__Questions to answer__:
1 > Please return the part of the passage on semantic data platform risks that opens with the words containing "- Low return" and closes with "value, or both.", copied word for word.
2 > According to the passage on semantic data platform risks, which roles should the team include to mitigate the risks?
3 > Continue the passage on semantic data platform risks from where it stops.

__Source passage__:
::::

See an example of a complete technical architecture below:
Does implementation present any risks?
Any complex project involves risk, and semantic data platforms are no different.
Four common risks you’ll be facing are:
- Architectural failure – When the data platform is architected upon false assumptions around what the business needs to extract knowledge from its data, leading to quality issues.
- Technical failure – When the implementation doesn’t match business expectations or it fails to provide the value it promised due to bugs, errors, and a bad user experience.
- Failure due to complexity – When the team becomes overwhelmed with both architectural and technical complexities and the project comes to a halt before it gets deployed.
- Low return on investment – When the semantic data platform is technically deployed, but you run into high costs, lower than expected business value, or both.
These can be mitigated by ensuring that your team is made up of roles relevant to this type of project: a senior data architect, a business analyst, a database expert, and 3 - 4 developers.
The risk can also be reduced by contracting an external partner with whom you can draft a Service-Level Agreement (SLA) which will feature clauses on indemnification.

::::

__Information provided__:

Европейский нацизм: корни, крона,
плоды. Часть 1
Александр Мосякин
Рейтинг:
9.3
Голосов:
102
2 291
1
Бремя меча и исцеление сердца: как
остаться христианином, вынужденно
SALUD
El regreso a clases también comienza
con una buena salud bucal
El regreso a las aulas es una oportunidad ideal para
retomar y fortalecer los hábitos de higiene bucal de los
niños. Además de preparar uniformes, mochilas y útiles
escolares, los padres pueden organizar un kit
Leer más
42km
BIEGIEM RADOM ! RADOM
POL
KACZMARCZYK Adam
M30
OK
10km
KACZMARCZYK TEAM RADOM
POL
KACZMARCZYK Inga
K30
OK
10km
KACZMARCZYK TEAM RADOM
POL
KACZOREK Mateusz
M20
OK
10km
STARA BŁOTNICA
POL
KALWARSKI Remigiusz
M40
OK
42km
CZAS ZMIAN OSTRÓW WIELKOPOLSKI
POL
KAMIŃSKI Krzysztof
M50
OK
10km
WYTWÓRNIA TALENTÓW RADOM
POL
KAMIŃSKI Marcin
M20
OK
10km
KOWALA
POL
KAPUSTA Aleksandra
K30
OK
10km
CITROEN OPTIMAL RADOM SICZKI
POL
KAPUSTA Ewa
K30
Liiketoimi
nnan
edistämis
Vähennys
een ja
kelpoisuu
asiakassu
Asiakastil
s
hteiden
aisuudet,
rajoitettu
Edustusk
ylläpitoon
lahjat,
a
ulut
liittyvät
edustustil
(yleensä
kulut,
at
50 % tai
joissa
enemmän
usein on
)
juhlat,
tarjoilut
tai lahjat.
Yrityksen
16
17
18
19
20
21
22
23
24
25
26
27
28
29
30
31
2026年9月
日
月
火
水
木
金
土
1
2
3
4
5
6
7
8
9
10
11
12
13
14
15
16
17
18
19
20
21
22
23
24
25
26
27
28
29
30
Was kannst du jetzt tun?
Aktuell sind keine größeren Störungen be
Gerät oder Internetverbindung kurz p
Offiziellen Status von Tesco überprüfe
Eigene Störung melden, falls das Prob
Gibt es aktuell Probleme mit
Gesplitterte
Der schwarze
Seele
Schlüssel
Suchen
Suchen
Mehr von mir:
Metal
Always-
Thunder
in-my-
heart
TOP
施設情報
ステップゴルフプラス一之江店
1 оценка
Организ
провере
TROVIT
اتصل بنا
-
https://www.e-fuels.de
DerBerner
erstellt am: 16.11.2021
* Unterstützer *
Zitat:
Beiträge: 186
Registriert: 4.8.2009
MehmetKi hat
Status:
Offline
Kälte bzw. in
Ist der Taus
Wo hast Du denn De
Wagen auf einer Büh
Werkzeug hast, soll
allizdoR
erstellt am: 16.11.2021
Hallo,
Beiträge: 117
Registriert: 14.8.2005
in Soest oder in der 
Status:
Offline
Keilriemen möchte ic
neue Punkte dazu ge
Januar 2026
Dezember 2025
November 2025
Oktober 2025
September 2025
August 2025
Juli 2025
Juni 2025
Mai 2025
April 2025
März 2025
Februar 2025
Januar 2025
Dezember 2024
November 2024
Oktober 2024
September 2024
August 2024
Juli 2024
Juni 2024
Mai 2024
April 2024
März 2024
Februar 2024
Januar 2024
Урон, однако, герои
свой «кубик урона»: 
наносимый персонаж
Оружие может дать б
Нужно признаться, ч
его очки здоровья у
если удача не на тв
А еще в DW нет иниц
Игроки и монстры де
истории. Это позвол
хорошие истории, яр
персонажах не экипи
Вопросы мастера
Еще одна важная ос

::::

__Numbered responses__:
1 >
- Low return on investment – When the semantic data platform is technically deployed, but you run into high costs, lower than expected business value, or both.

2 > A senior data architect, a business analyst, a database expert, and 3 - 4 developers.

3 >
Semantic data platforms: 3 powerful use cases
Going through the effort of investing in data semantics clearly needs to provide significant returns for the business. The good news is that there are many proven use cases already:
Use case #1: Research & development
Thanks to improved data discovery, your R&D team can find the information they need faster and more accurately than with traditional data analysis methods.
It’s one of the biggest benefits of semantic platforms, allowing for:
- Contextual search, which can evolve into “cognitive” search.
- Unstructured document analysis (.docx, .ppt, .xlsx, etc).
- Real-time entity extraction and data monitoring.
Forrester has a clear graph showing the use cases possible in this domain.
Use case #2: Compliance reporting
Another big area where semantic platforms shine is compliance, allowing you to clearly track the lineage of your data (where data first originated and how it moved over time).
Enterprises who’ve faced regulatory scrutiny for their data practices know how hard it is to retroactively infer where the data comes from, who created it, and why it was stored.
A well-implemented semantic layer can do this at scale.
Use case #3: Process automation
Logistics companies in particular (but other industries too) need to manually approve a lot of documents at specific intervals, requiring roles almost exclusively dedicated to quality control.
By extracting entities automatically and providing all the information necessary for auditors to check that a process is being run as expected, these companies can save a lot of time.
These are just three of the possible use cases.
Depending on your needs, you can build fully-custom enterprise applications on top of a semantic layer, and deliver value that’s unique to your customers and team members.
Should you invest in a semantic data platform?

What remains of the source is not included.